- [EXTRACT]
Segment Open

Pocket Aces raises $3 million from investors

Industry:    2016-12-18

Online video start-up Pocket Aces on Wednesday said it has raised $3 million from a group of investors led by Sequoia Capital India.

North Base Media, a digital-focused investment firm started by former managing editor of The Wall Street Journal Marcus Brauchi, along with T.V. Mohandas Pai-led Aarin Capital, 3one4 Capital, and Axilor Ventures, among others, also participated in the Series A round.

Pocket Aces creates youth-focused online content and promotes it through Facebook and other media channels. It does a mix of web series, short-videos, memes and written content aimed at users in the age group of 18-35 and for consumption on the mobile platform.

The company said it will use the proceeds to invest in content creation, expand its team across creative and business profiles and explore new ways to monetize its content. It had raised an undisclosed angel round in 2014.

“Media designed for distribution over social platforms is immensely powerful, especially for new audiences who are accessing the content via mobile and often sharing content for the first time. Pocket Aces’ work has an authenticity and vitality to it, that only a few companies around the world can match,” said Brauchi in a statement.

Segment Closed

- [RECORDED DATA]
Segment Open

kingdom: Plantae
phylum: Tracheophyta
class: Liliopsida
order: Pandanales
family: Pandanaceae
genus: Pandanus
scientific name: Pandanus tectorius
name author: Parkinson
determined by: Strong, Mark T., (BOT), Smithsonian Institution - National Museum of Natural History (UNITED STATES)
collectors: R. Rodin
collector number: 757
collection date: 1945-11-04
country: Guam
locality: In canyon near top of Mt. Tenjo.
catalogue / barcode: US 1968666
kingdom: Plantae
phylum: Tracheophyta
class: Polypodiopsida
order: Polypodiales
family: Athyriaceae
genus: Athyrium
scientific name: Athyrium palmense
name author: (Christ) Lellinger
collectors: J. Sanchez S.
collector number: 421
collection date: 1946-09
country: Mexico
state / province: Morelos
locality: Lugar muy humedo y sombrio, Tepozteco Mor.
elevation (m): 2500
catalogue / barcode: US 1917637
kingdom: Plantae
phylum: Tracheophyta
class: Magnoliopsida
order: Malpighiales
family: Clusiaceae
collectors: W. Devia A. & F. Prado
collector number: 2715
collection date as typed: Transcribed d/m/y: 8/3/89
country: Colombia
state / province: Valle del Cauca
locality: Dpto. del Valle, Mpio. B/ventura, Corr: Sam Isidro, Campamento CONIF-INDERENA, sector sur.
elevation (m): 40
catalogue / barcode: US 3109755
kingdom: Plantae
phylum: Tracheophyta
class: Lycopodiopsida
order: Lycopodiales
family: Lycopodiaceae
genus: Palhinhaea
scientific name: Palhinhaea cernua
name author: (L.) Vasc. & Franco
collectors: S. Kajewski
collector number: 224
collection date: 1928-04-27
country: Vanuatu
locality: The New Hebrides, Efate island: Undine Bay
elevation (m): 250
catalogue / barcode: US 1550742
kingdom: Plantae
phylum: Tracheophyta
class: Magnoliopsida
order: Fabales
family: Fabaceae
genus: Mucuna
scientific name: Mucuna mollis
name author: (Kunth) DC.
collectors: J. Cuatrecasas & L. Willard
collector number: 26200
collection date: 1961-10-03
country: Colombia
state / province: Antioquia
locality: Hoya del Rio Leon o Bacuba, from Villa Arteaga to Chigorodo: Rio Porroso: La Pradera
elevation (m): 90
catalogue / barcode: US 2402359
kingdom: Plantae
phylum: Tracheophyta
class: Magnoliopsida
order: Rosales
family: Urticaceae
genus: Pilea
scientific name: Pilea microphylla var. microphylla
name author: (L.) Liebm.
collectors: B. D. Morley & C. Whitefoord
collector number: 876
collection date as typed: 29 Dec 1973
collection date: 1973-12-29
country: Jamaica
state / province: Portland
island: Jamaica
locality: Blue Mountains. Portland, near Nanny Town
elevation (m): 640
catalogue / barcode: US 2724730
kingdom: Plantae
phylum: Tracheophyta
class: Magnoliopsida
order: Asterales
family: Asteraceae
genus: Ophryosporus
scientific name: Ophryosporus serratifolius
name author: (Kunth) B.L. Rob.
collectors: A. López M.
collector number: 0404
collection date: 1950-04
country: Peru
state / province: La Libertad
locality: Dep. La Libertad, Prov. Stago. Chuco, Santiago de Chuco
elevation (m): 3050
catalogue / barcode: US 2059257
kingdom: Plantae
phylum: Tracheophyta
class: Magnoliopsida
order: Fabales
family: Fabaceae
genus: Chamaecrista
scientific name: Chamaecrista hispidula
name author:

Segment Closed

- [WORK ORDER A] In one to three sentences, explain why, according to the Pocket Aces funding article, Brauchi considers media designed for distribution over social platforms immensely powerful.
- [WORK ORDER B] Write the next part of the article on Pocket Aces raising $3 million, picking up after its final sentence.
The listing plays no part in any of the work here.

- [ANSWER BOX A] Brauchi says such media is especially powerful for new audiences. These audiences reach the content on mobile and are often sharing content for the first time.

- [ANSWER BOX B]
The start-up gained prominence from multiple short videos it released in early 2016 such as Confusing things girlfriend say, Things brother and sisters do and Every Patient ever, all of which crossed 10 million views on YouTube.

“We grew on the back of the short videos that went viral and when we got a good amount of loyal audience we graduated to web series,” said Anirudh Pandita, co-founder at Pocket Aces. It launched its first web series Not Fit in October 2015, which became the first online web series by an independent creator to be licensed out to a TV channel (NDTV Prime in this case).

Pocket Aces is now on to its second web series Little Things, having concluded its first season recently. It also pushes media content such as memes, pictures, and short videos which talk about recent developments in a quirky manner, though its various channels. “We do short videos and articles as a means of engagement with our community,” explained Pandita.

The company works on a revenue model based on native advertising by brands which pay the company to create content around their brand message and requirements. It has so far catered to brands including Penguin Random House, Marico’s Saffola, Godrej’s Cinthol, FreeCharge, Tinder, Swiggy, VelvetCase.com and Little App.

Pocket Aces has three main properties: Filter Copy, its flagship product that focuses on short sharable contact; Gobble, which is centered on food content; and Dice Media, which produces the long-form web series.

It plans to produce at least six web series and about 500 short videos—between Gobble and Filter Copy—in the next one year, said Pandita.

According to the company, its three brands have got over 180 million views on the back of heavy social sharing, while filtercopy.com receives three million page monthly page views.